= Richard Grey =

English knight (c. 1457–1483)

Sir Richard Grey (1457 - 25 June 1483) was an English knight. He was the son of queen consort Elizabeth Woodville and the half-brother of King Edward V of England.

==Early life==
Richard Grey was the younger son of Sir John Grey of Groby and Elizabeth Woodville. Richard was a 3-year-old child when his father was killed fighting for the House of Lancaster at the Second Battle of St Albans on 17 February 1461. When Richard was 6 his mother married the Yorkist king, Edward IV, in secret, on 1 May 1464. Richard first appeared on the public scene when he took part in the jousts to celebrate the creation of his half-brother Richard as Duke of York in 1474, a feat he repeated at the 4-year old Duke's marriage celebrations in 1478 to the 5-year old Anne de Mowbray.

==Knighthood==
Grey was knighted in 1475 and was nominated four times to membership of The Most Noble Order of the Garter between 1476 and 1482. His political role also started in 1475, the year he was knighted, when he began to serve in Wales and the bordering English counties as part of the political rule of the council of his other half-brother, Edward, Prince of Wales (later Edward V). Grey served as a justice of the peace in Herefordshire from 1475 and sat at sessions of the peace in Hereford and Ludlow in 1476 and 1477.

==Career as constable==
In 1479, he was appointed constable of Chester Castle and in the same year was considered important enough for the city of Bristol to appeal to him for his aid. He served on a number of other judicial commissions in the region through the remainder of the reign of his stepfather. In 1482, he was granted the Welsh lordship of Kidwelly, and in the same year was given a greater role in the upbringing of the Prince of Wales. Grey had become a very important person in Edward IV's rule in Wales and the bordering English counties.

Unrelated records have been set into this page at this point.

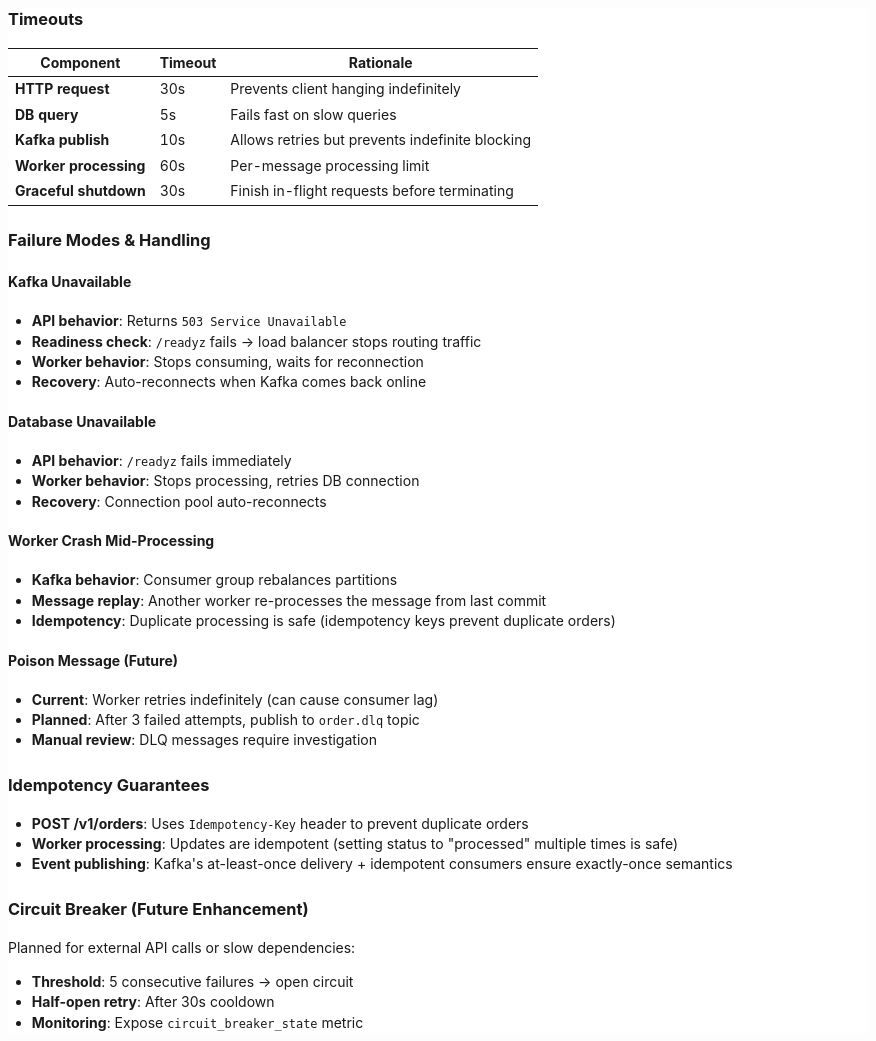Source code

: ### Timeouts

| Component | Timeout | Rationale |
|-----------|---------|-----------|
| **HTTP request** | 30s | Prevents client hanging indefinitely |
| **DB query** | 5s | Fails fast on slow queries |
| **Kafka publish** | 10s | Allows retries but prevents indefinite blocking |
| **Worker processing** | 60s | Per-message processing limit |
| **Graceful shutdown** | 30s | Finish in-flight requests before terminating |

### Failure Modes & Handling

#### **Kafka Unavailable**
- **API behavior**: Returns `503 Service Unavailable`
- **Readiness check**: `/readyz` fails → load balancer stops routing traffic
- **Worker behavior**: Stops consuming, waits for reconnection
- **Recovery**: Auto-reconnects when Kafka comes back online

#### **Database Unavailable**
- **API behavior**: `/readyz` fails immediately
- **Worker behavior**: Stops processing, retries DB connection
- **Recovery**: Connection pool auto-reconnects

#### **Worker Crash Mid-Processing**
- **Kafka behavior**: Consumer group rebalances partitions
- **Message replay**: Another worker re-processes the message from last commit
- **Idempotency**: Duplicate processing is safe (idempotency keys prevent duplicate orders)

#### **Poison Message** (Future)
- **Current**: Worker retries indefinitely (can cause consumer lag)
- **Planned**: After 3 failed attempts, publish to `order.dlq` topic
- **Manual review**: DLQ messages require investigation

### Idempotency Guarantees

- **POST /v1/orders**: Uses `Idempotency-Key` header to prevent duplicate orders
- **Worker processing**: Updates are idempotent (setting status to "processed" multiple times is safe)
- **Event publishing**: Kafka's at-least-once delivery + idempotent consumers ensure exactly-once semantics

### Circuit Breaker (Future Enhancement)

Planned for external API calls or slow dependencies:
- **Threshold**: 5 consecutive failures → open circuit
- **Half-open retry**: After 30s cooldown
- **Monitoring**: Expose `circuit_breaker_state` metric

Grey was also being given a broader geographic field of activity, serving as constable of Wallingford Castle from 1482 and the following year being granted the Holland manors in Essex and Northamptonshire.

==Imprisonment and execution==
On the death of Edward IV, on 9 April 1483, Grey's half-brother became King Edward V. On 30 April 1483, while accompanying Edward V to London from Wales with their uncle Anthony Woodville, 2nd Earl Rivers, Grey was arrested by Richard, Duke of Gloucester (later Richard III) at Stony Stratford and, with Rivers, imprisoned in the north of England.

Within a few weeks, Grey's lands and offices had been redistributed to others, even though he had not legally been deprived of them.

After Edward V was declared illegitimate, Richard, Duke of Gloucester, acceded to the throne as Richard III. Grey and his uncle were then executed at Pontefract Castle on 25 June 1483. Richard Grey was aged around 26 at the time of his execution.